The UW-Madison Information School (iSchool) recently moved up in the U.S. News and World Report ranking as the 11th best program for Library and Information studies in the nation.
While the iSchool was already top-ranked in previous years as 14th in the nation, the leap in ranking reflects the school’s longstanding commitment to educate students with the ability to thrive in evolving professional environments. While the curriculum once offered a strictly library-centric approach, the School adapted in the 21st century by adding specializations in information, focusing on the technological aspects to stretch the traditional boundaries of libraries and archives.
The iSchool currently offers an American Library Association-accredited Master of Arts (MA), which consistently ranks within the top 15 Library and Information Studies graduate programs. Additionally, two specialties offered within the iSchool, Archives and Preservation as well as Services to Children and Youth, rank within the top 10 specialty programs. The iSchool also provides two capstone certificate programs in User Experience Design and Analytics for Decision Making as well as a Master of Science Information degree. A growing PhD program and a well-established non-credit professional development department ensure the school’s ability to meet educational needs and goals at a variety of levels.
With this wide range of opportunities to combine courses, students have the ability to engage in programs while exploring educational interests.
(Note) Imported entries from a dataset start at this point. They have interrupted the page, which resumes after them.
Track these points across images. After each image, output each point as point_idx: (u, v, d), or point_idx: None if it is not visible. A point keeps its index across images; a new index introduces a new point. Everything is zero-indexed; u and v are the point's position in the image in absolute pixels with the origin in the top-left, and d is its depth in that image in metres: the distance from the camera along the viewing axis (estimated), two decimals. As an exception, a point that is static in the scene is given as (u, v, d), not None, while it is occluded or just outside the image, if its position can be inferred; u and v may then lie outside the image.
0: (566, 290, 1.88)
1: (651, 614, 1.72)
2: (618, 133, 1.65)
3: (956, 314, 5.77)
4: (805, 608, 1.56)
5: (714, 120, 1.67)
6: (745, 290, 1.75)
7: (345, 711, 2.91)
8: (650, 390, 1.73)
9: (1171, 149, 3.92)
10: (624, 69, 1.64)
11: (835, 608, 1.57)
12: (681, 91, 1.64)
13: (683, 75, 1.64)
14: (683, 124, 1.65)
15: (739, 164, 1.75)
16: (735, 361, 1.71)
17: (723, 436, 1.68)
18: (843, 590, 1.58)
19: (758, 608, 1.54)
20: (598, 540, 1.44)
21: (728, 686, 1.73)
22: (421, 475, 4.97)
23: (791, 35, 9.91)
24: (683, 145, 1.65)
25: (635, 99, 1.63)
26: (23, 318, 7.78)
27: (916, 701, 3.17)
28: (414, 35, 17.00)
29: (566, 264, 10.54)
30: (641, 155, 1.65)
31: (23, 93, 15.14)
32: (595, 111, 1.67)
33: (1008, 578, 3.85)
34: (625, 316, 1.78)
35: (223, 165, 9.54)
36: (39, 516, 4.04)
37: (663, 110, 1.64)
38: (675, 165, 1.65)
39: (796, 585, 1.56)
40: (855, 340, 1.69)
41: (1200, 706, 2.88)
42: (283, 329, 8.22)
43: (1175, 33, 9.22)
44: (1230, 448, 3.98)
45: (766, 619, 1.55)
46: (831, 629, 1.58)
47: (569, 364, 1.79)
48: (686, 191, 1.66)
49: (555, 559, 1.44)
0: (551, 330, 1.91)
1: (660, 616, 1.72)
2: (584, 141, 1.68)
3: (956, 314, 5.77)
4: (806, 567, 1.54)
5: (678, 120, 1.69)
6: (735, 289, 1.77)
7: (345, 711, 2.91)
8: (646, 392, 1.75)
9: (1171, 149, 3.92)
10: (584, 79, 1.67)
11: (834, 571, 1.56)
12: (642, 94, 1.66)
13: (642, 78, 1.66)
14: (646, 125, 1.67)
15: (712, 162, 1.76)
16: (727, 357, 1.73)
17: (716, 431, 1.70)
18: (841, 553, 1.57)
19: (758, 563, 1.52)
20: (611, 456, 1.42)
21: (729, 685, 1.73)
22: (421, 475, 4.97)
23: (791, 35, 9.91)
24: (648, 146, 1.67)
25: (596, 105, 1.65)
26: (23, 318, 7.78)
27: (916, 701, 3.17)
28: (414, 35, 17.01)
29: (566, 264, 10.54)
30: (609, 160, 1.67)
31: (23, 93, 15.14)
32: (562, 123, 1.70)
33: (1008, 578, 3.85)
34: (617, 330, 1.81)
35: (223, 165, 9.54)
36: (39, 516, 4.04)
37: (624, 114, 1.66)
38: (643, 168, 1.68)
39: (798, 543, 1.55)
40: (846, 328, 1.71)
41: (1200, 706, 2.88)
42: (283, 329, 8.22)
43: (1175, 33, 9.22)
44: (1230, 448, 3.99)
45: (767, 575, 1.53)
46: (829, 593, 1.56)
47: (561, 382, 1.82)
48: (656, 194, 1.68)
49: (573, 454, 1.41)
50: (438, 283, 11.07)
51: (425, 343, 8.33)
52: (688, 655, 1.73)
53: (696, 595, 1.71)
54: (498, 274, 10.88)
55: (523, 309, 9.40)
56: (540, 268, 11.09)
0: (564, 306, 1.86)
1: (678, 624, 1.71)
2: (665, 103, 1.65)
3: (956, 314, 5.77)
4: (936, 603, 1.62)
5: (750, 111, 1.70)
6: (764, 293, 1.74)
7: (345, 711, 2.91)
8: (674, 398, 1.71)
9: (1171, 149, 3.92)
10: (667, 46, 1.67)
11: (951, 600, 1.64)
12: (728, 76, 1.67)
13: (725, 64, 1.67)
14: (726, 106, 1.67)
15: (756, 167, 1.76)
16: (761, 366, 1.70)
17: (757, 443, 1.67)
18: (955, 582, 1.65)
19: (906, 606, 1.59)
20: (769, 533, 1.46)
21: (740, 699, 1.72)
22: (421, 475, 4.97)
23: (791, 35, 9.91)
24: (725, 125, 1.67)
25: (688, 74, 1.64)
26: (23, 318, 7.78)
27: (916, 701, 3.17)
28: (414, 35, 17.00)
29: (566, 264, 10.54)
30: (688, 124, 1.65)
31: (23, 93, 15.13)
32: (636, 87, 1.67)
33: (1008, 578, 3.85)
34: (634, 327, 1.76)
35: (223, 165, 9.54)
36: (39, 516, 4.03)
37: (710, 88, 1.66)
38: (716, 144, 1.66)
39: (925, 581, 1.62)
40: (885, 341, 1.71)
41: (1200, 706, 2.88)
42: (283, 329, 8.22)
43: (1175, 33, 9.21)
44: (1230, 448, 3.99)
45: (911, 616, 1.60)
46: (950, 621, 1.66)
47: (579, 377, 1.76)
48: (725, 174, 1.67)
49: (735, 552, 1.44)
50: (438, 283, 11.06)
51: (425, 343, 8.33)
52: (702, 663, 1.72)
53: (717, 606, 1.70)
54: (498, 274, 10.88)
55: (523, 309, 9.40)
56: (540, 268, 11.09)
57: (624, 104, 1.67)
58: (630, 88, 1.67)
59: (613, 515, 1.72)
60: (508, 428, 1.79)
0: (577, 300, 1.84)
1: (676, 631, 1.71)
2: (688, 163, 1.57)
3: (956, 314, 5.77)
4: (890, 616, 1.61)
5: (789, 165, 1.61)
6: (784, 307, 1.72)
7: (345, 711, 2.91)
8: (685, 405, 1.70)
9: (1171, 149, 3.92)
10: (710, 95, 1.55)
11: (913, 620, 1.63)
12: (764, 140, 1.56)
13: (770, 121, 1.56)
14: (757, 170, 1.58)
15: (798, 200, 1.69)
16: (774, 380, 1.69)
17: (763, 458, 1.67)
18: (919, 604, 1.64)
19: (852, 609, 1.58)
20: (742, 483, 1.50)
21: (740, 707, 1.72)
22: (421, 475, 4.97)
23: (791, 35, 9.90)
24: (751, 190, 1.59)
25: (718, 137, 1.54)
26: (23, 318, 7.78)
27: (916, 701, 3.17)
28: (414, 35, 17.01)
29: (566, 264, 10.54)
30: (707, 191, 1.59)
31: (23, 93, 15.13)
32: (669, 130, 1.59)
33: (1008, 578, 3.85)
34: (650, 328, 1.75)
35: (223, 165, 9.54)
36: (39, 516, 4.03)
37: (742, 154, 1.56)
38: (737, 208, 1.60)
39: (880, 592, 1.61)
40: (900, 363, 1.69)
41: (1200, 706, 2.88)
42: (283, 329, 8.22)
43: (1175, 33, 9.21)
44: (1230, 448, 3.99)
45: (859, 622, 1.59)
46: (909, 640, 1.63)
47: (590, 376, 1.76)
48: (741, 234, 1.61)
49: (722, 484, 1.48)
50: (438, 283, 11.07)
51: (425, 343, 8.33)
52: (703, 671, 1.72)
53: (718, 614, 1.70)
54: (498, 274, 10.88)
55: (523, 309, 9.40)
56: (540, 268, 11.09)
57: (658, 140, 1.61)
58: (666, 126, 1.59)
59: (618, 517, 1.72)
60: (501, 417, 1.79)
This opportunity for interdisciplinary participation has been further extended with the iSchool’s recent addition to the School of Computer, Data & Information Sciences, which was launched in the Fall of 2019.
“After joining the School of Computer, Data & Information Sciences, the iSchool has even more opportunities to engage in interdisciplinary work and research—a pursuit of the Wisconsin Idea in action.” iSchool Director Kyung-Sun Kim said. “The rise in rankings is only further confirmation of our hard work and dedication to produce highly-skilled graduates that are invested in the common good.”